[Transcribed page contents]
* * * * * * *

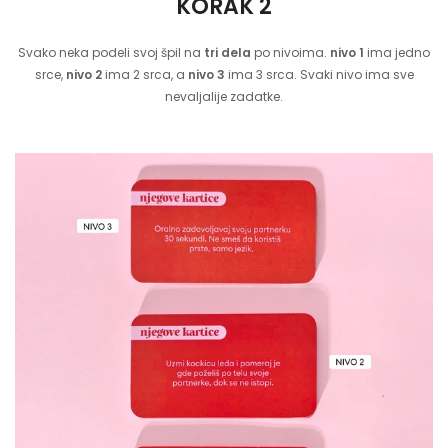
KORAK 2
Svako neka podeli svoj špil na
tri dela
po nivoima.
nivo 1
ima jedno
srce,
nivo 2
ima 2 srca, a
nivo 3
ima 3 srca. Svaki nivo ima sve
nevaljalije zadatke.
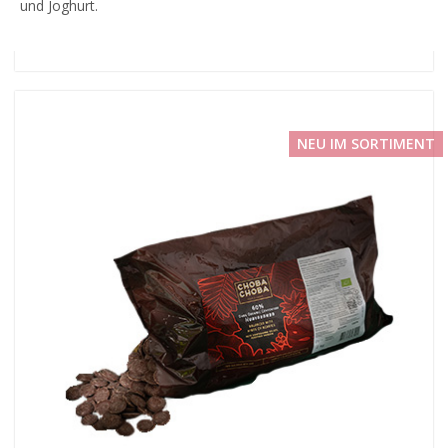
und Joghurt.
NEU IM SORTIMENT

* * * * * * *

**What you should do**
Look through the entries above and find each line where the word "srca" occurs; copy those lines.

**Written response**
ima 2 srca, a
ima 3 srca. Svaki nivo ima sve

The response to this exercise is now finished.